Exposure to blister agents can be through contact with either the liquid or the vapor. Like nerve agents, blister agents exist as a liquid. Aerosolizing and/or heating must be used to produce significant vapors.

Blister agents include Mustard (H), Distilled Mustard (HD), Nitrogen Mustard (HN1-HN3) and Lewisite (L). The primary effects of blister agents occur in the eyes, airway, mucous membranes and skin. Absorbed mustard may produce effects in other body systems.

Vesicants are generically referred to as "Mustard gas". What does mustard have to do with vesicants? In some forms it is yellowish and reputedly smells like mustard, but its aroma has also been likened to the smell of horseradish, garlic, and apples. At room temperature, it’s actually a liquid rather than a gas, but the name "mustard gas" has stuck since it was used in notorious gas attacks during World War I.

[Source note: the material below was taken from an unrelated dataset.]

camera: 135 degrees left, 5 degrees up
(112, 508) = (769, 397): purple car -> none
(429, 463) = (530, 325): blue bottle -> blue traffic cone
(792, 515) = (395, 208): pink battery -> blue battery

Symptoms of exposure may appear 1 to 6 hours after initial contact. This makes mustard gas especially insidious, since victims can suffer tissue damage before they even realize they need treatment. Mustard gas also attacks a cell’s DNA, so it can cause cancer and birth defects.

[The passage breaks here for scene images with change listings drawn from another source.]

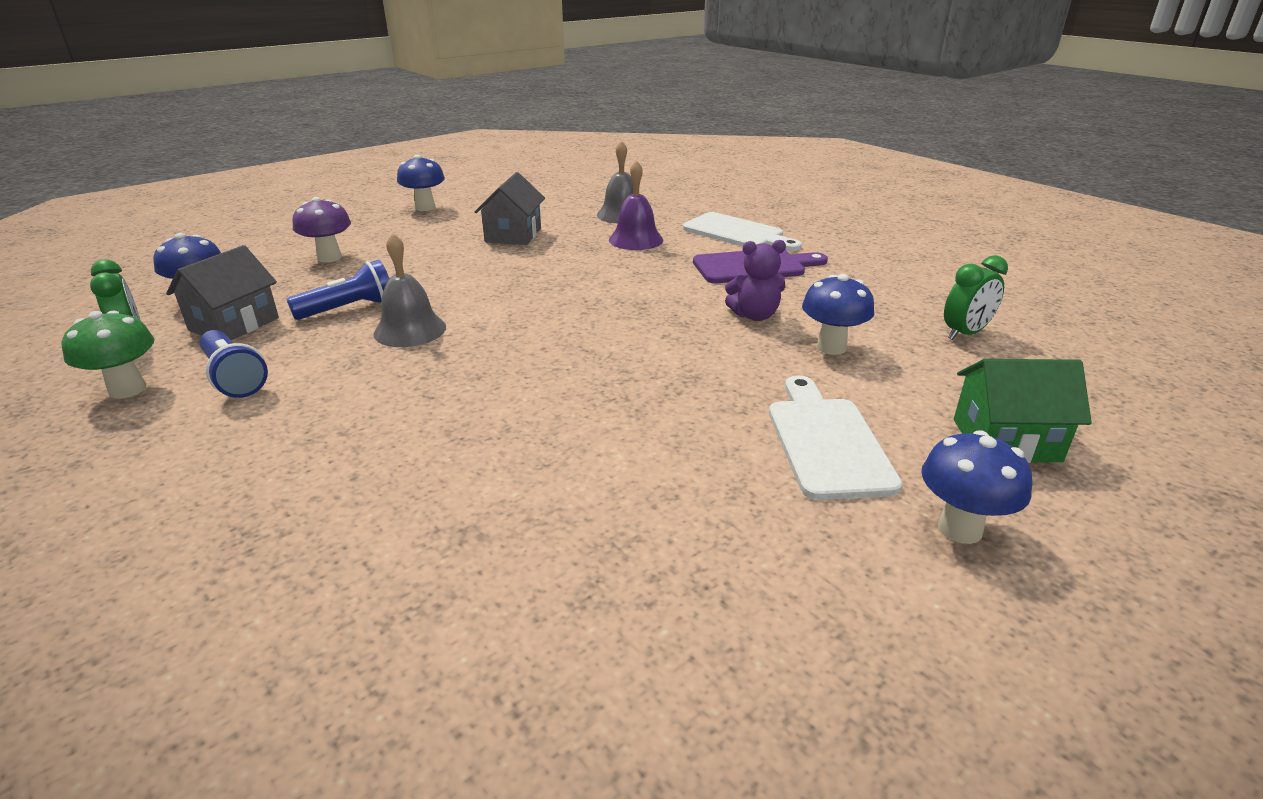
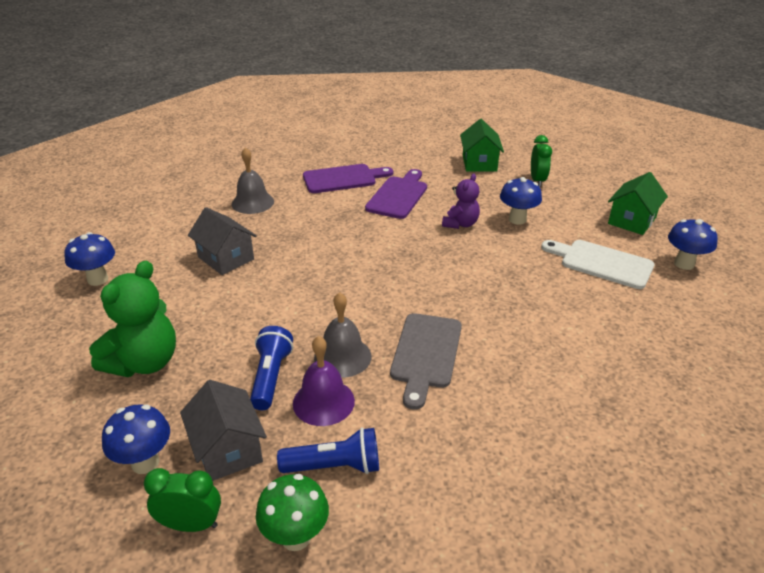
camera: 55 degrees left, 5 degrees up
(329, 258) = (144, 362): purple mushroom -> green teddy bear
(456, 371) = (425, 354): none -> grey cutting board
(636, 240) = (305, 215): purple bell -> purple bell (323, 402)
(737, 233) = (343, 179): white cutting board -> purple cutting board
(926, 286) = (479, 163): none -> green house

Reddening (Erythema) is the mildest and earliest form of injury appearing after exposure to mustard. It resembles sunburn, and is associated with itching or burning pain. It may begin 2 to 24 hours post vapor exposure.

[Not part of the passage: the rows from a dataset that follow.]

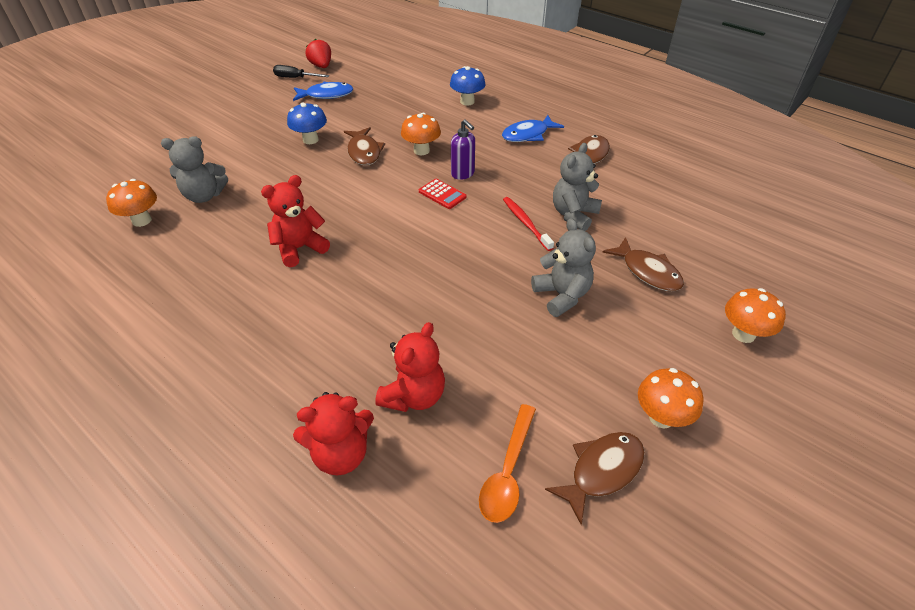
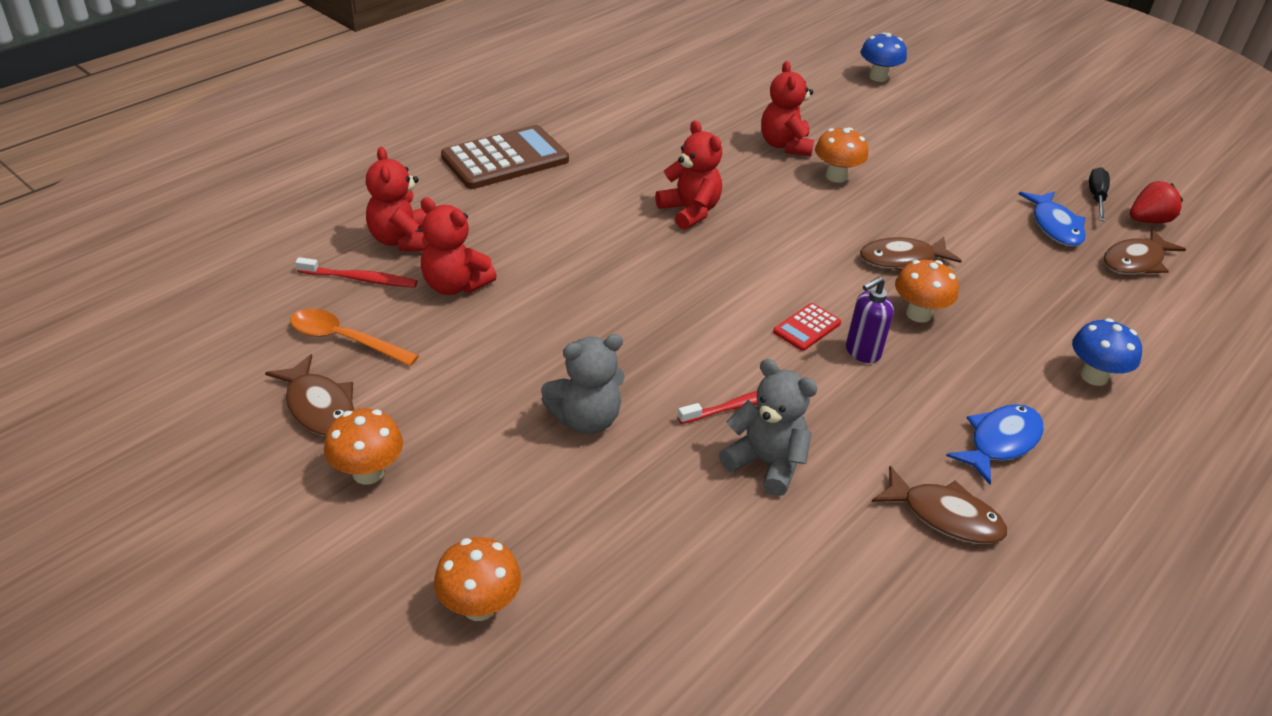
camera: 90 degrees right, 5 degrees down
(142, 220) = (737, 113): orange mushroom -> orange mushroom (836, 176)
(188, 383) = (505, 159): none -> brown calculator
(204, 196) = (785, 145): grey teddy bear -> red teddy bear
(310, 140) = (923, 214): blue mushroom -> blue mushroom (878, 77)
(411, 479) = (360, 279): none -> red toothbrush
(528, 135) = (1000, 442): blue fish -> blue fish turned 75 degrees clockwise
(647, 272) = (626, 524): brown fish -> brown fish (1135, 261)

Blistering appears later and can be quite severe. While nerve agents act in a manner similar to insecticides, vesicants act more like acids or caustics in their

effect.

The primary airway lesion from mustard is necrosis of the mucosa with later damage to the musculature of the airways if the inhaled exposure is large. The most common cause of death in mustard poisoning is respiratory failure; however, mustard is not commonly used to inflict death but to cause injury. In World War I there was a less than 5% mortality rate associated with Mustard exposure.

The eyes are the most sensitive to mustard vapor injury. The time between exposure and visible injury is shorter for the eyes than for skin. The GI tract is also very susceptible to damage, either from systemic absorption or ingestion. However, GI exposure is infrequent.

Central nervous system effects are poorly defined. In high doses mustards may be convulsants. In human exposures, people who were heavily exposed reportedly experienced neurological effects within several hours of exposure just prior to death. Small exposures have, in some cases, also reportedly resulted in victims appearing sluggish, apathetic and lethargic.

Lewisite is another blister agent that is similar to that of mustards, but far more immediate. Lewisites cause almost immediate pain and irritation of the skin and mucous membranes. Delayed symptoms, including reddening of the skin and blisters on the skin and eyes, as well as airway damage develop later. Lewisite has not been known to have been used on humans.

The proper response for exposure to Mustard is immediate decontamination then supportive medical care. Personal protective equipment before patient decontamination includes Level A protection. Decontamination within 1 to 2 minutes following exposure is the only effective means for decreasing tissue damage. Later decontamination is not likely to improve the victim’s condition but will protect other personnel from exposure.

There is no antidote for mustard exposure. There is an antidote for exposure to lewisite call The British Anti-Lewisite Cream, however I am not aware of its availability in Central Illinois.

In addition to the chemicals, there are a variety of agents, many that are commonly in industrial settings, which could be used in an attack. An example of this is chlorine or ammonia, both choking agents. As mentioned before there are also riot control agents, vomiting agents, and incapacitating agents which are not intended to be of a lethal nature. For industrial agents, poison control or common hazardous materials references should be used.